Fragmento proporcionado –
El niño, Josué Dennis, tenía apenas diez años de edad cuando ocurrió lo inesperado. Se perdió en un dédalo de galerías interminables de una mina abandonada. Pero no fue cuestión de unos momentos. Fueron cien horas. Cuatro días. Cuatro días de oscuridad casi total. Cuatro días sin comer ni beber. Cuatro días sin ver a nadie. Cuatro días oyendo sólo el apagado rumor de una corriente de agua en las entrañas de la tierra.
Josué iba con un grupo de compañeros que andaban de excursión, y parte del paseo incluía explorar una mina abandonada. Quién sabe cómo, el niño se separó de su grupo y, en medio de la oscuridad, no pudo encontrar la salida. Pero lo halló una patrulla de rescate. Estaba extenuado, pero vivo.
«Recordé las palabras de mi madre —dijo Josué—. Ella decía: “Cuando te veas en alguna dificultad, ora.” Y yo estuve orando a Dios todo el tiempo, pidiéndole que me vinieran a rescatar.»
¿Tiene algún valor la oración? ¿Hay algún beneficio, o más aún, alguna validez en levantar nuestra voz al cielo pidiendo de Dios su ayuda? Algunos han dicho que la oración no es más que una actitud de último recurso que no vale ni el aliento que empleamos en expresarla. Y lo cierto es que si nuestras oraciones, o nuestros rezos, no son más que clamores de angustia de último momento, a fuerza de alguna emergencia, quizás entonces no tengan valor.

Listado proporcionado –
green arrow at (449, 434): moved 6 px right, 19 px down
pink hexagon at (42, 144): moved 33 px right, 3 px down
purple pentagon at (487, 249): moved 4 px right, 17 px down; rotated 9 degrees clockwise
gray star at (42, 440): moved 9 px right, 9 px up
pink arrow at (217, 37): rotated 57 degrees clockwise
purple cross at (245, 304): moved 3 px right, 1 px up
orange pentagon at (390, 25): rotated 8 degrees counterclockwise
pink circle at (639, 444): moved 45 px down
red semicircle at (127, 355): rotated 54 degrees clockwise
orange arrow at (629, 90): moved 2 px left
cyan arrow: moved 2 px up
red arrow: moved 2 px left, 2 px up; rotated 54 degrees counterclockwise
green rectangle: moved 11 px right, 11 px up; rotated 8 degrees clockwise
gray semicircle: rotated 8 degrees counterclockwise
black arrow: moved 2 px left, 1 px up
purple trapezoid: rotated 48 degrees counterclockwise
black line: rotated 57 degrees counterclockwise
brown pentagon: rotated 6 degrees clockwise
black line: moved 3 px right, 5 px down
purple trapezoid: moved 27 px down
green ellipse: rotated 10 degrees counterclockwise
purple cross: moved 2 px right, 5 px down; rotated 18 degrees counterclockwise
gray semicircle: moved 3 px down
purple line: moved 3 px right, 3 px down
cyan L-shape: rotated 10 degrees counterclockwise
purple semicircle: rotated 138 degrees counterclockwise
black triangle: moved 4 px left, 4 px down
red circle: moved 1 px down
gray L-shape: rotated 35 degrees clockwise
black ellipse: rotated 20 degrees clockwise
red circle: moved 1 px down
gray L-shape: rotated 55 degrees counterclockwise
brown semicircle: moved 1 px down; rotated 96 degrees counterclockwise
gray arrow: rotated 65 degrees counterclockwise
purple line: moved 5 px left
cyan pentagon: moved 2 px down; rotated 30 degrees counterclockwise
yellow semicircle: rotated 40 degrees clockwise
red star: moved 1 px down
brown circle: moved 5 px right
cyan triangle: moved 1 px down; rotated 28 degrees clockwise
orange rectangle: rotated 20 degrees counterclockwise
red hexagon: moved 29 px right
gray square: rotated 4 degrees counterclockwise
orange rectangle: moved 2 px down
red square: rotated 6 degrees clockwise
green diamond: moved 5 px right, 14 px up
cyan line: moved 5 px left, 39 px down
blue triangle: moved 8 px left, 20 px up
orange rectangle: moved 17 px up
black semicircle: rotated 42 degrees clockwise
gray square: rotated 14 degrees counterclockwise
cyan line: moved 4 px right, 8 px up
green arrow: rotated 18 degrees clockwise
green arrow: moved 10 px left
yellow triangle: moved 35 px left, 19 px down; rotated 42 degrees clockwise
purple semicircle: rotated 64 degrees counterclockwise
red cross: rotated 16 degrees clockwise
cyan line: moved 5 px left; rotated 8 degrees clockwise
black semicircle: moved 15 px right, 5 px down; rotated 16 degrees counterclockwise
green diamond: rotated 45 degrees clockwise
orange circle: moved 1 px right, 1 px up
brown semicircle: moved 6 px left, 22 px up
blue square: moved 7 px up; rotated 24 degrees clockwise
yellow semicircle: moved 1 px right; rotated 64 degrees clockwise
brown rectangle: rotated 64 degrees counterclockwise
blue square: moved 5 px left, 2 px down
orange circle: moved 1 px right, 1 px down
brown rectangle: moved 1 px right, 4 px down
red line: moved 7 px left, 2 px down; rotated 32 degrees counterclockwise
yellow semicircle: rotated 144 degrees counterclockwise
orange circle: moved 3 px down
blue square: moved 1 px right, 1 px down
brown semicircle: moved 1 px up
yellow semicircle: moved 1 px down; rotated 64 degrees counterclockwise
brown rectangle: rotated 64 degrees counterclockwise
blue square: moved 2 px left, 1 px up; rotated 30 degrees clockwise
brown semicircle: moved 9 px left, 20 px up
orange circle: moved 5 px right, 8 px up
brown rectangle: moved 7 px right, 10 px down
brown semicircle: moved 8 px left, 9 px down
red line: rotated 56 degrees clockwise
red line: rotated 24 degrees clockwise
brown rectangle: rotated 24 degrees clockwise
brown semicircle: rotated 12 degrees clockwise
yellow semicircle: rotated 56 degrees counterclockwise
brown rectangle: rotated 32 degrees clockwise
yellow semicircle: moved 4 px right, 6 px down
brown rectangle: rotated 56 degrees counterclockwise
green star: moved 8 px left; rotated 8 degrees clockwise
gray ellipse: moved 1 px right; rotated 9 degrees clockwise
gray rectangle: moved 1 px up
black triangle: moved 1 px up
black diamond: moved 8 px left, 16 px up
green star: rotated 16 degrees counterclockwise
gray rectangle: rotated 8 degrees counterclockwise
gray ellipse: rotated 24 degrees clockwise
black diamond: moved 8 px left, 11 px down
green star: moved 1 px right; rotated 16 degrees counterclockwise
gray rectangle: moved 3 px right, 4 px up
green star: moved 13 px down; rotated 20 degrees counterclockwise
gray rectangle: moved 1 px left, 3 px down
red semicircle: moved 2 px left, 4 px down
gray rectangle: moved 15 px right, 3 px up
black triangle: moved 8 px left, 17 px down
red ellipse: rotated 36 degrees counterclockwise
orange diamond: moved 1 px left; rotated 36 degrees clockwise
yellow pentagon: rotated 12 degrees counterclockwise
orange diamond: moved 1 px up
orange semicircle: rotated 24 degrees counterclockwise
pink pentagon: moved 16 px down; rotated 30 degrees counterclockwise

Consigna – Repite íntegro y sin cambios el fragmento sobre el niño perdido en la mina.

Respuesta –
El niño, Josué Dennis, tenía apenas diez años de edad cuando ocurrió lo inesperado. Se perdió en un dédalo de galerías interminables de una mina abandonada. Pero no fue cuestión de unos momentos. Fueron cien horas. Cuatro días. Cuatro días de oscuridad casi total. Cuatro días sin comer ni beber. Cuatro días sin ver a nadie. Cuatro días oyendo sólo el apagado rumor de una corriente de agua en las entrañas de la tierra.
Josué iba con un grupo de compañeros que andaban de excursión, y parte del paseo incluía explorar una mina abandonada. Quién sabe cómo, el niño se separó de su grupo y, en medio de la oscuridad, no pudo encontrar la salida. Pero lo halló una patrulla de rescate. Estaba extenuado, pero vivo.
«Recordé las palabras de mi madre —dijo Josué—. Ella decía: “Cuando te veas en alguna dificultad, ora.” Y yo estuve orando a Dios todo el tiempo, pidiéndole que me vinieran a rescatar.»
¿Tiene algún valor la oración? ¿Hay algún beneficio, o más aún, alguna validez en levantar nuestra voz al cielo pidiendo de Dios su ayuda? Algunos han dicho que la oración no es más que una actitud de último recurso que no vale ni el aliento que empleamos en expresarla. Y lo cierto es que si nuestras oraciones, o nuestros rezos, no son más que clamores de angustia de último momento, a fuerza de alguna emergencia, quizás entonces no tengan valor.